Still vexed, I asked why he was here and he replied that of all the ‘ingredients’ gathered beneath the canopy, he might well be the most essential.

‘Griaule will require ruthlessness to achieve what he must,’ he said. ‘And, God help me, I have been ruthless in my day.’

Adalia put a hand on his knee to comfort him. Gonsalvo offered consoling platitudes. I thought they might burst into a chorus of ‘Kumbaya.’ De Lugo’s ‘day’ was scarcely a year in the past, an incident wherein seven priests had been found with their brains cut out, excavated from their skulls in a side chapel
of the National Cathedral, following which he been forced to relinquish his post. I wasn’t about to buy his penitent act and withdrew from the conversation, paying it marginal attention, and sketched their faces, their physical attitudes, anything else that caught my eye.

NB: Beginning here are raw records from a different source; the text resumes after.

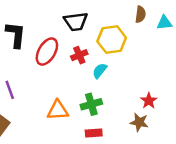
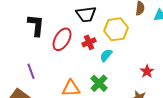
red star: (149, 101) -> (147, 71), moved
green cross: (91, 104) -> (99, 83), turned -30

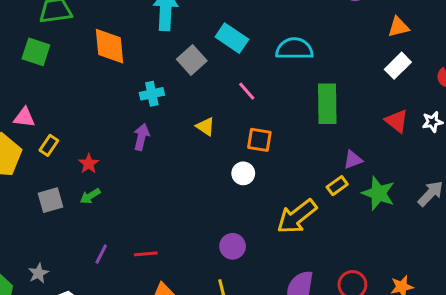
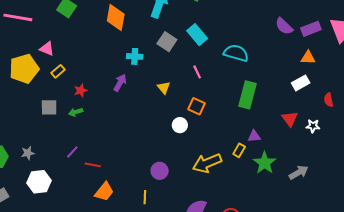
gray square: (192, 60) -> (167, 42), turned -30
yellow rectangle: (337, 186) -> (239, 150), turned -40
red line: (146, 254) -> (93, 165), moved

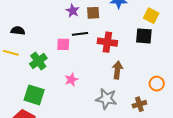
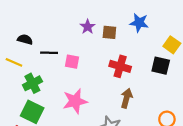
black line: (80, 34) -> (49, 53), moved
green cross: (38, 61) -> (32, 83), moved
pink star: (71, 80) -> (75, 101), size x1.6

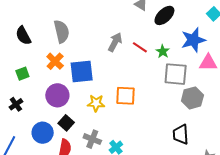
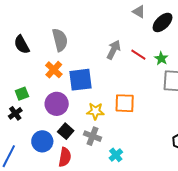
green square: (22, 74) -> (22, 94), moved
gray cross: (92, 139) -> (93, 136), moved

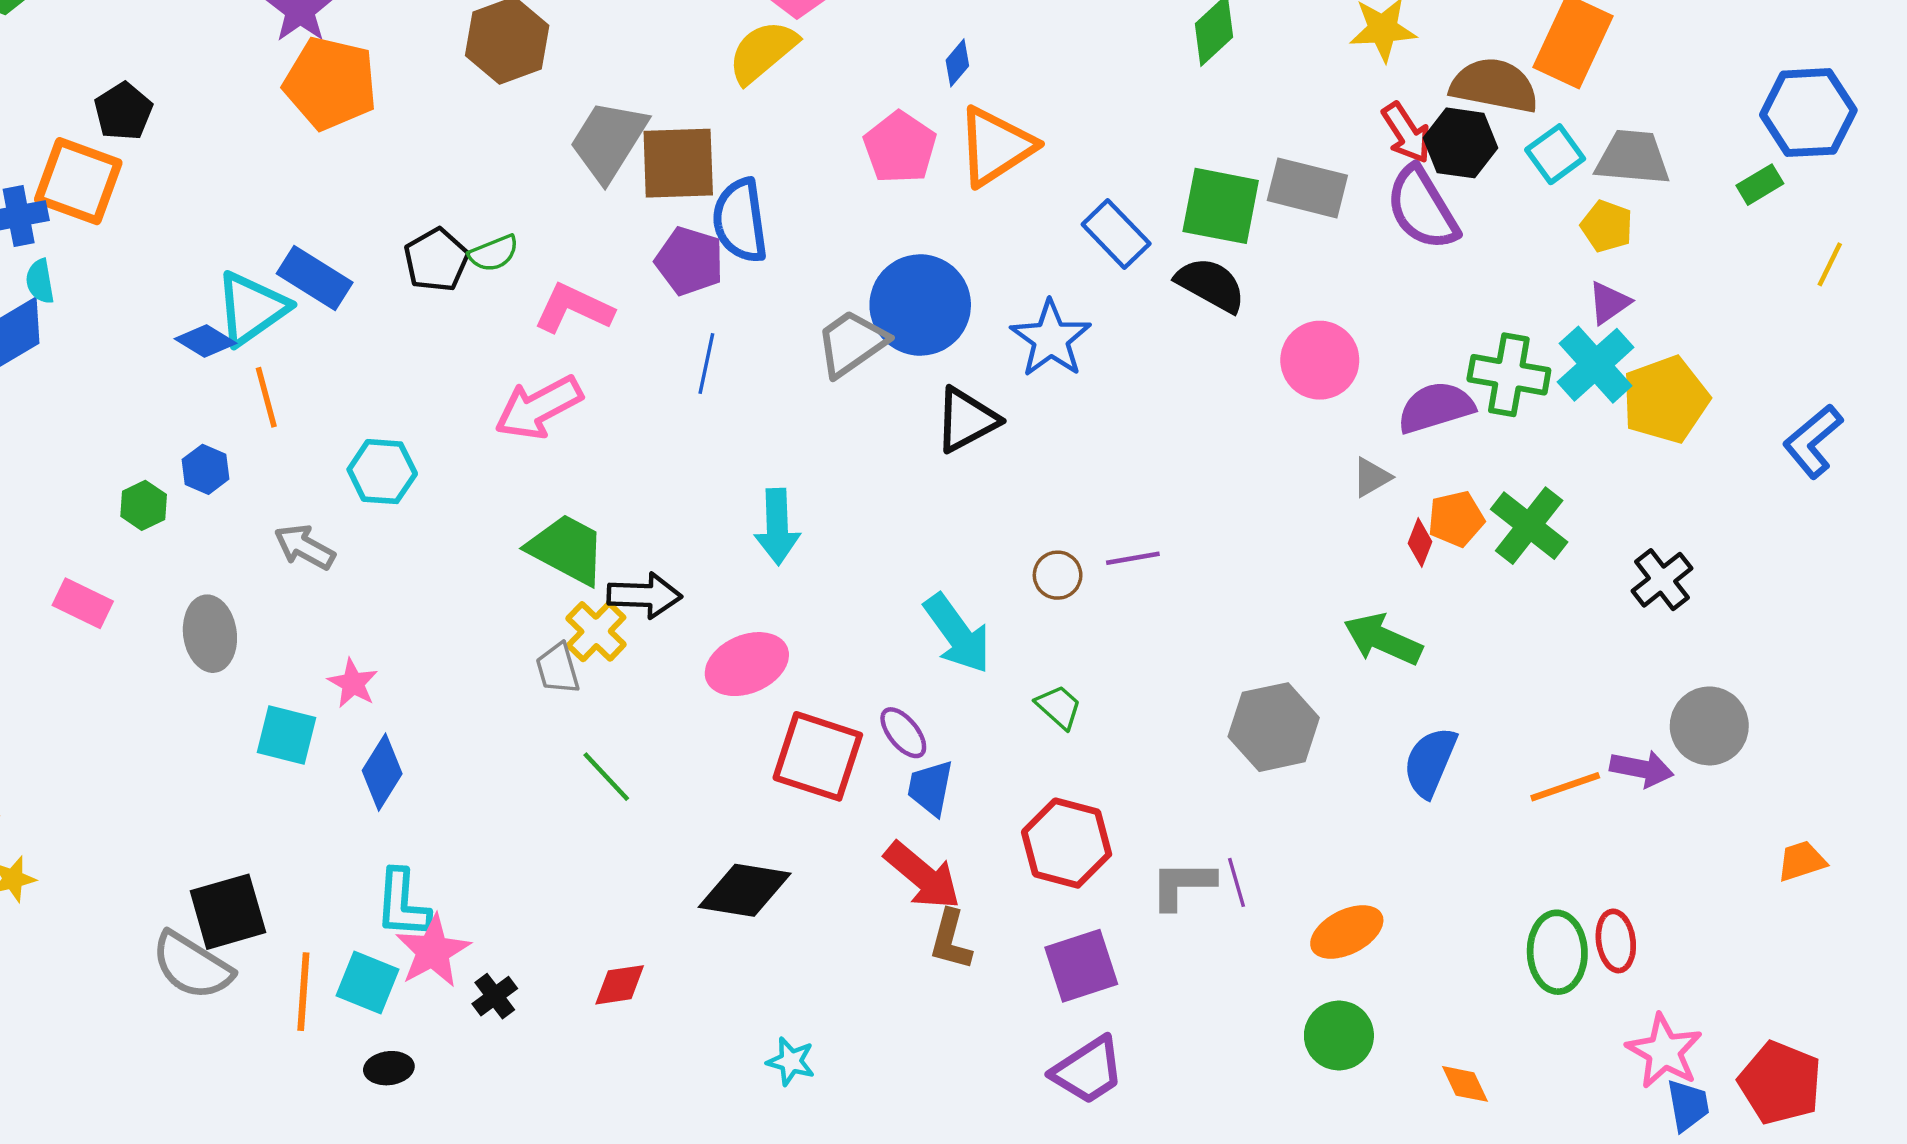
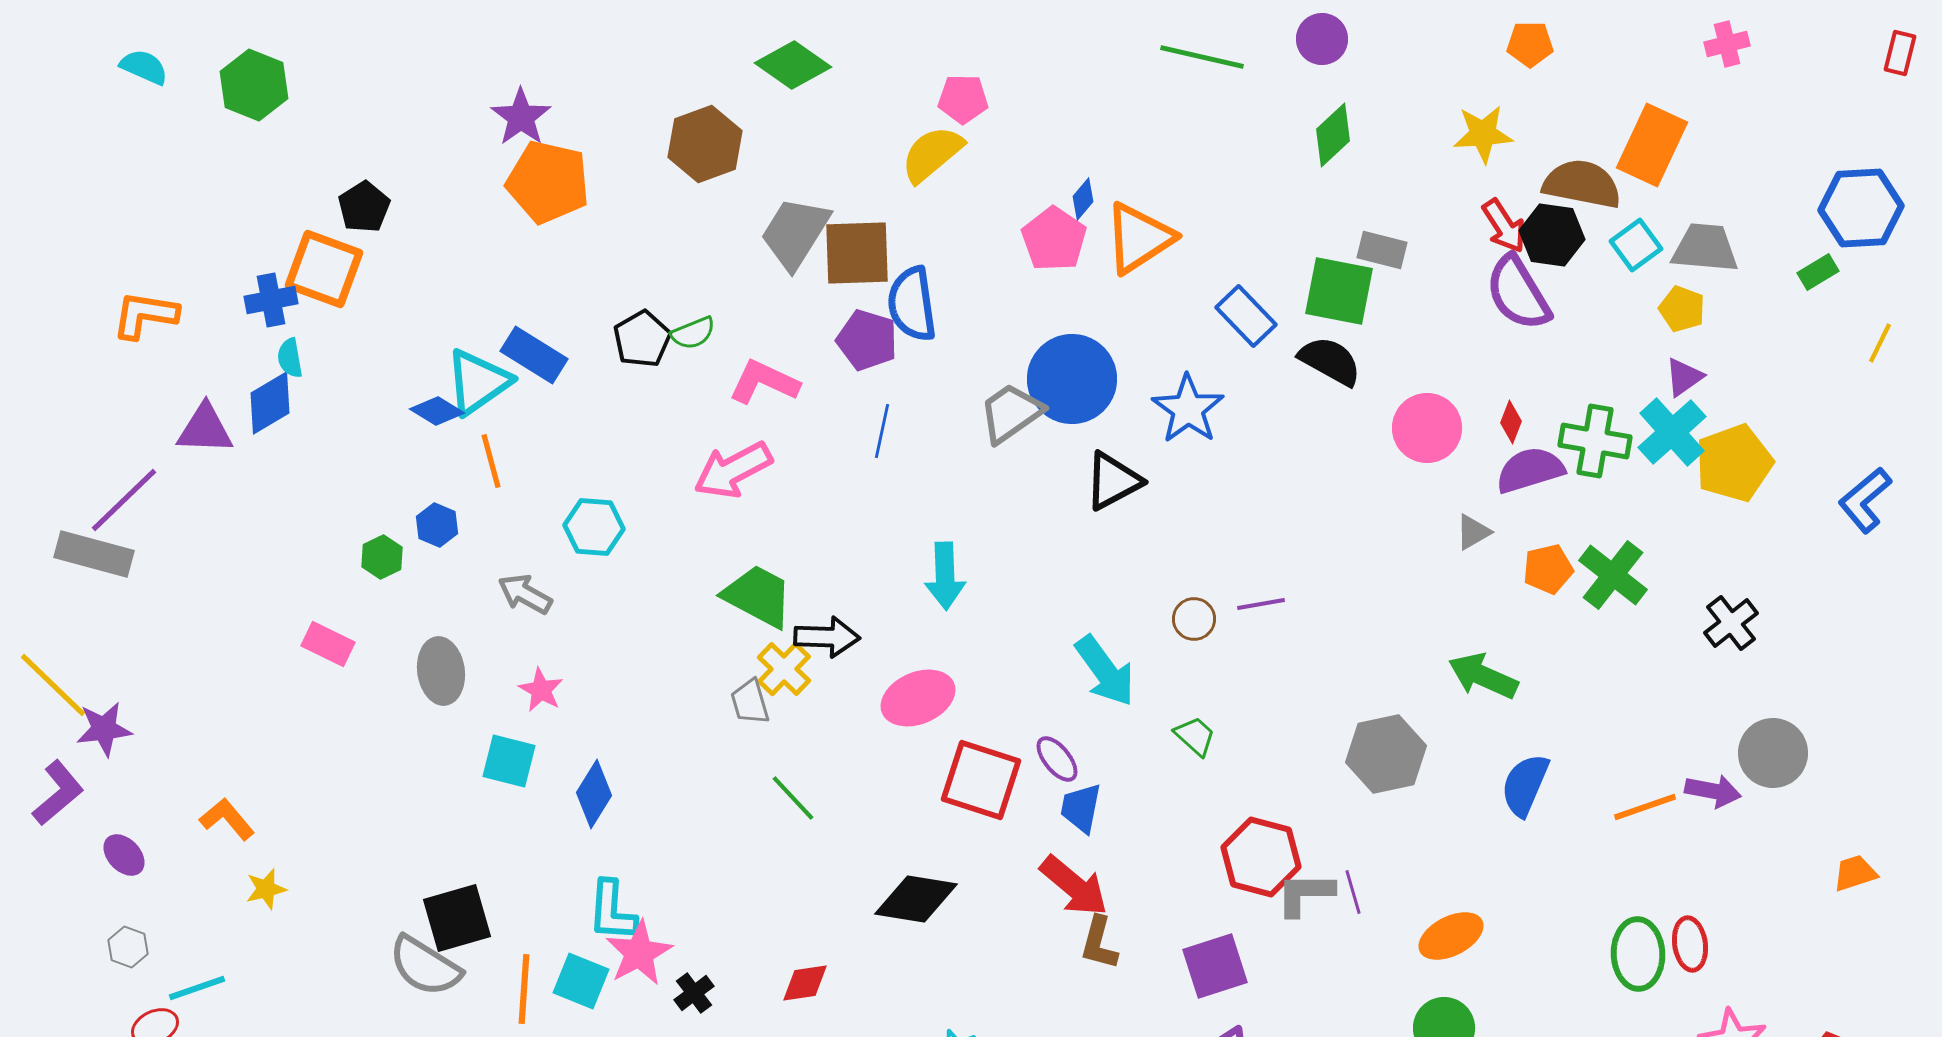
blue diamond: (957, 63) -> (1083, 199), moved
gray rectangle: (1307, 188) -> (1382, 250), moved, size x0.7
red diamond: (1420, 542) -> (1511, 422), moved
pink star: (353, 683) -> (541, 690), moved
red hexagon: (1067, 843) -> (1261, 857), moved

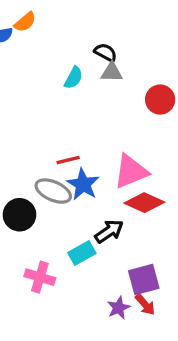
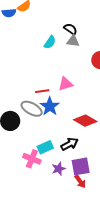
pink triangle: (131, 172) -> (66, 84), moved, size x0.7
black arrow: (109, 231) -> (69, 144), moved
pink cross: (40, 277) -> (32, 159), moved
purple star: (119, 308) -> (59, 169), moved

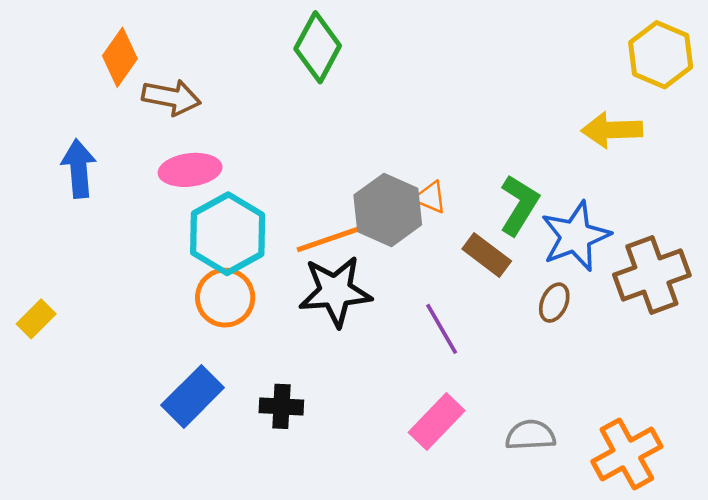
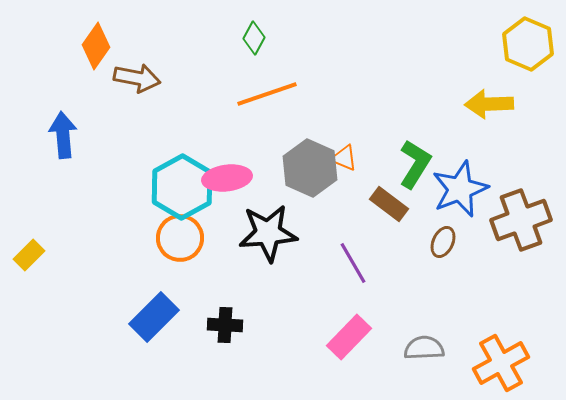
green diamond: (318, 47) -> (254, 38), size x0.6
pink ellipse: (190, 170) -> (227, 178), moved
orange line: (334, 237) -> (267, 94), moved

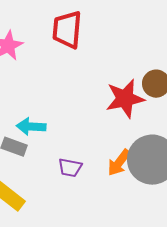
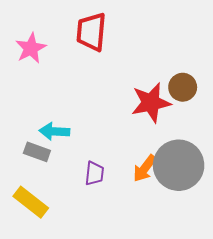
purple trapezoid: (70, 168) -> (94, 173), turned -95

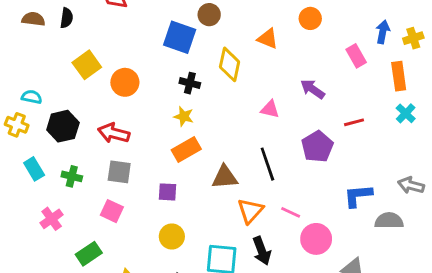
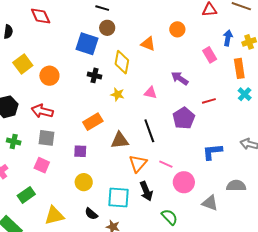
yellow star: (184, 116) -> (117, 94), moved
gray semicircle: (389, 221) -> (236, 186), moved

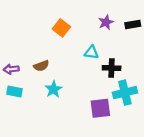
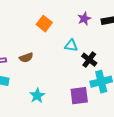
black cross: (112, 68) -> (89, 60), turned 35
cyan star: (54, 89) -> (37, 96), moved

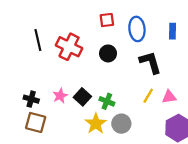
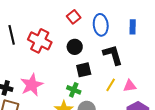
red square: (107, 20) -> (74, 17), turned -32
pink star: (60, 96) -> (32, 85), size x1.6
black square: (82, 97) -> (84, 70), moved, turned 35

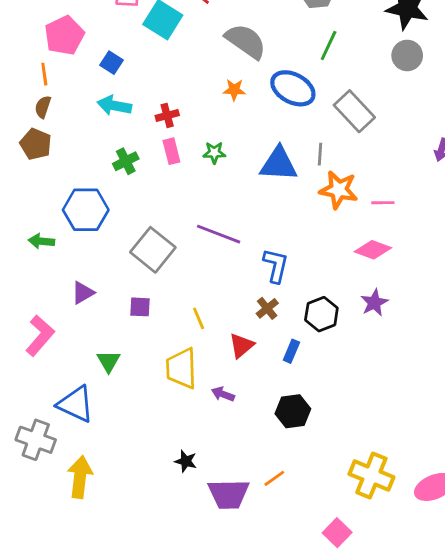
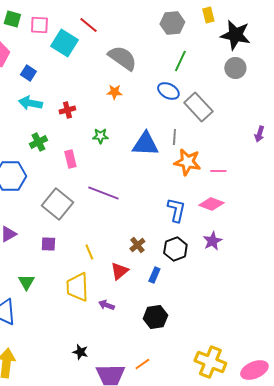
blue ellipse: (293, 88) -> (168, 91), moved, size x0.7
pink rectangle: (171, 151) -> (70, 159), moved
blue L-shape: (276, 265) -> (176, 210), moved

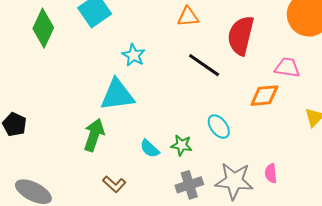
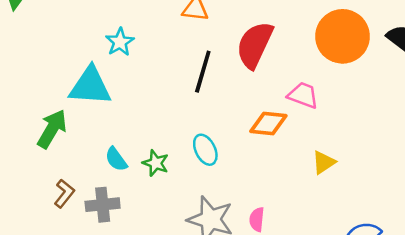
black line: (204, 65) -> (203, 72), turned 60
brown L-shape: (114, 184) -> (64, 194), turned -105
gray cross: (189, 185) -> (103, 205), moved

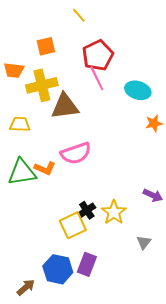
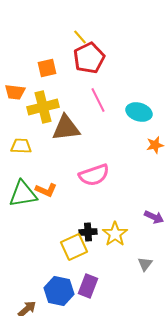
red pentagon: (98, 55) -> (89, 58), moved
pink semicircle: (76, 153) -> (94, 175), moved
black cross: (87, 210) -> (88, 232), turned 30

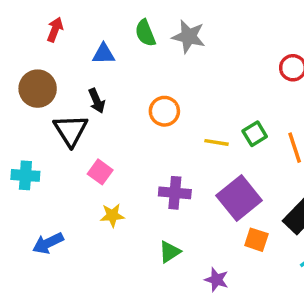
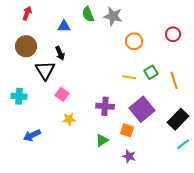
red arrow: (55, 30) -> (27, 13), moved
orange circle: (164, 111) -> (134, 41), moved
orange square: (256, 240) -> (127, 130), moved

Not until they left me, de Lugo being the last to go, patting my shoulder in an avuncular fashion . . . not until then did I think about the questions they had raised. Why was I there? Was I, too, an element essential to the dragon’s rebirth? Had I been drawn to the community not by the Yara woman, but by the dragon’s proxy? And what had they meant by their use of the word ‘ingredient’? The word had an ominous sound in context, implying the surrender of one’s individuality to a grim purpose.